Archive: April, 2018

3. Data differences

This is the third in a series of five blogs taking an in-depth look at procurement technology and data. I started by considering the range of procurement technology that is available. In this blog I compare data generated by procurement systems and social media.

It seems not a week goes by without another revelation about the use of data. The latest story to hit the headlines is Facebook’s harvesting of personal data. If some of the research is to be believed, “it just takes 150 Facebook likes for psychometrics software such as Cambridge Analytica to know your needs, fears and hopes better than your parents do, and just over 300 likes for such software to know you better than you know yourself.”

And yet everyone in procurement seems to be frustrated by the lack of the good quality spend data and the way it’s presented. This frustration seems to be felt most acutely in organisations that have invested heavily in enterprise resource planning (ERP) software.

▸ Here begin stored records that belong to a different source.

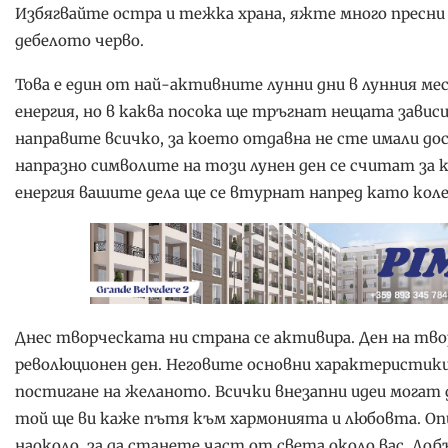
Избягвайте остра и тежка храна, яжте много пресни з
дебелото черво.
Това е един от най-активните лунни дни в лунния ме
енергия, но в каква посока ще тръгнат нещата завис
направите всичко, за което отдавна не сте имали до
напразно символите на този лунен ден се считат за к
енергия вашите дела ще се втурнат напред като коле
Днес творческата ни страна се активира. Ден на тв
революционен ден. Неговите основни характеристики
постигане на желаното. Всички внезапни идеи могат д
той ще ви каже пътя към хармонията и любовта. Оп
наоколо, за да станете част от света около вас. Добъ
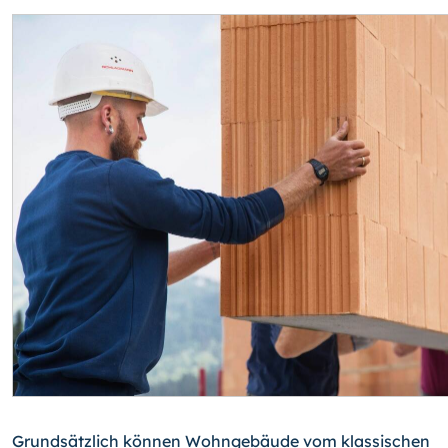
Grundsätzlich können Wohngebäude vom klassischen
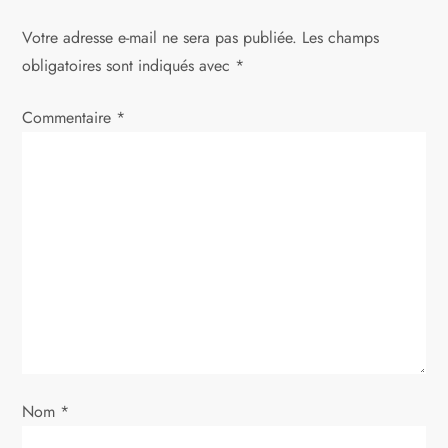
g
Votre adresse e-mail ne sera pas publiée.
Les champs
a
obligatoires sont indiqués avec
*
t
Commentaire
*
i
o
n
d
e
l
Nom
*
’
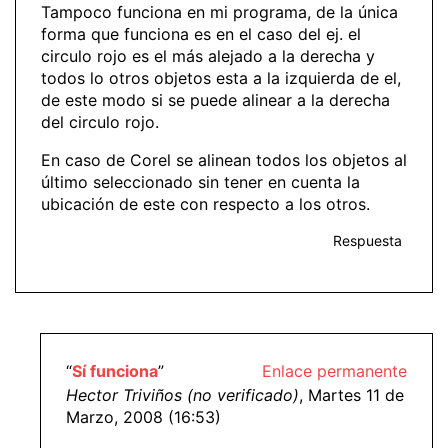
Tampoco funciona en mi programa, de la única
forma que funciona es en el caso del ej. el
circulo rojo es el más alejado a la derecha y
todos lo otros objetos esta a la izquierda de el,
de este modo si se puede alinear a la derecha
del circulo rojo.
En caso de Corel se alinean todos los objetos al
último seleccionado sin tener en cuenta la
ubicación de este con respecto a los otros.
Respuesta
“
Sí funciona
”
Enlace permanente
Hector Triviños (no verificado)
, Martes 11 de
Marzo, 2008 (16:53)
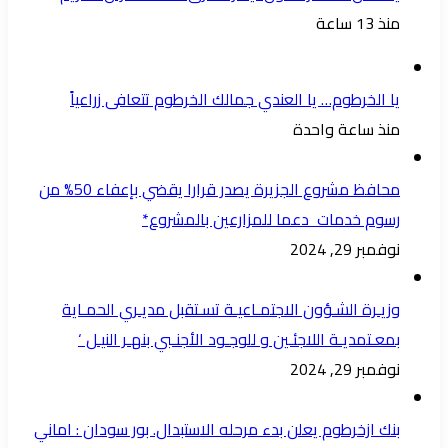
منذ 13 ساعة
يا الخرطوم… يا العندي جمالك الخرطوم تتعافى زراعياً
منذ ساعة واحدة
محافظ مشروع الجزيرة يصدر قرارا يقضي بإعفاء 50% من
رسوم خدمات دعما للمزارعين بالمشروع*
نوفمبر 29, 2024
وزيـرة الشـؤون الاجتمـاعيـة تسـتقبل مديـري الحمـاية
بمعـتمديـة اللاجئـين و للوجـود الأجنـبي بنهـر النيـل ‘
نوفمبر 29, 2024
بنك ازخرطوم يعلن بدء مرحله الاستبدال. بور سودان : اماني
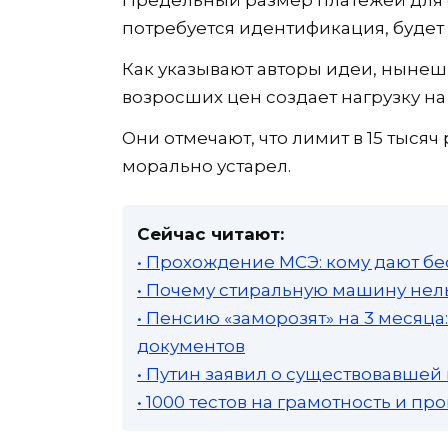
потребуется идентификация, будет 
Как указывают авторы идеи, нынешн
возросших цен создает нагрузку н
Они отмечают, что лимит в 15 тысяч
морально устарел.
Сейчас читают:
• Прохождение МСЭ: кому дают бе
• Почему стиральную машину нель
• Пенсию «заморозят» на 3 месяц
документов
• Путин заявил о существовавшей
• 1000 тестов на грамотность и п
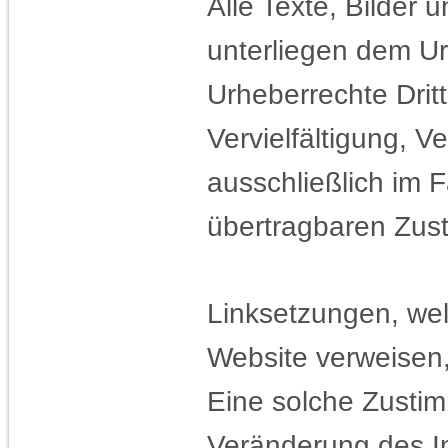
Alle Texte, Bilder 
unterliegen dem Ur
Urheberrechte Dritt
Vervielfältigung, V
ausschließlich im F
übertragbaren Zust
Linksetzungen, wel
Website verweisen
Eine solche Zustim
Veränderung des In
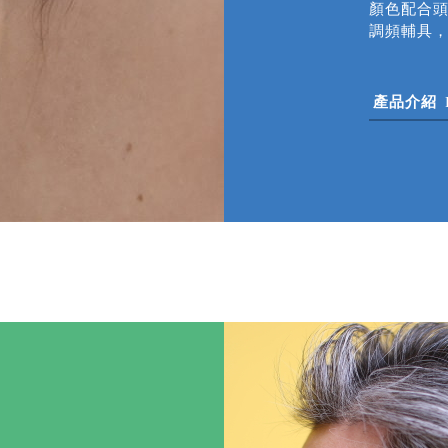
顏色配合
調頻輔具
產品介紹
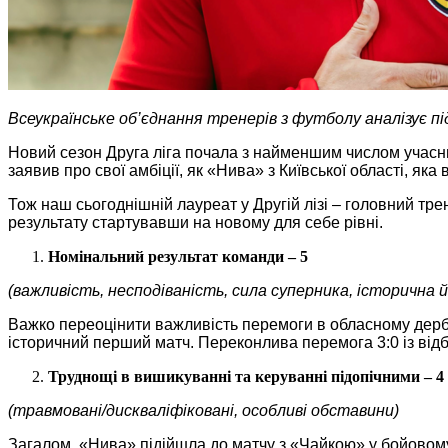
Всеукраїнське об’єднання тренерів з футболу аналізує пі
Новий сезон Друга ліга почала з найменшим числом учасник
заявив про свої амбіції, як «Нива» з Київської області, як
Тож наш сьогоднішній лауреат у Другій лізі – головний тре
результату стартувавши на новому для себе рівні.
Номінальний результат команди – 5
(важливість, несподіваність, сила суперника, історична 
Важко переоцінити важливість перемоги в обласному дербі,
історичний перший матч. Переконлива перемога 3:0 із відб
Труднощі в вишикуванні та керуванні підопічними – 4
(травмовані/дискваліфіковані, особливі обставини)
Загалом, «Нива» підійшла до матчу з «Чайкою» у бойовому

So why does personal data appear to be having a much greater impact than spend data? Are Google and Facebook better at handling big data than SAP and Oracle? Or did large organisations realise the value of data a long time ago and consumers and governments are playing catch up with regulations like GDPR?

I think there are a number of reasons: the availability of data, the quality standards applied and the way in which it is used.

Personal data is gathered from a variety of sources: search engines like Google, websites like Amazon, and location based services like Garmin. As more devices like fridges are connected to the internet, even more data will become available. Spend data, however, is only created when transactions are made in ERP systems. These rely on accurate master data on users, suppliers and contracts and high levels of compliance to processes and controls.

When researching this blog I was surprised to learn that “most marketing data is between 10% and 20% accurate.”. Without doubt, Facebook and Google’s data is a lot more accurate but it hard to get concrete evidence, for example, there are claims that Facebook’s gender data is 99% accurate. This figure comes with a caveat that there is “a bot problem”. So is it 99% accurate or not? From a personal perspective, I’m occasionally surprised at the accuracy of online ads but more often bemused at how they ended up in my feed.

I cannot imagine sitting in front of a CFO trying to explain that only a fifth of the spend data presented was correct. Furthermore, I’d expect suppliers responding to a tender to build in a significant risk premium to their pricing. I’m not saying that spend data is perfect. Even investing a lot of time improving the quality of spend data, I often apply Pareto’s principle, that is, 80% of the effect comes from 20% or the cause. But spend data has to give a reasonably accurate picture because budgets and savings targets are often based on it.

Big data has changed much in the world of advertising but John Wanamaker (1838-1922) quote still seems holds some truth: “Half the money I spend on advertising is wasted; the trouble is I don’t know which half”. Big data has also changed much in the world of procurement but for most organisations big improvements are still required. It seems we all face the same challenge but have different ways to tackle it.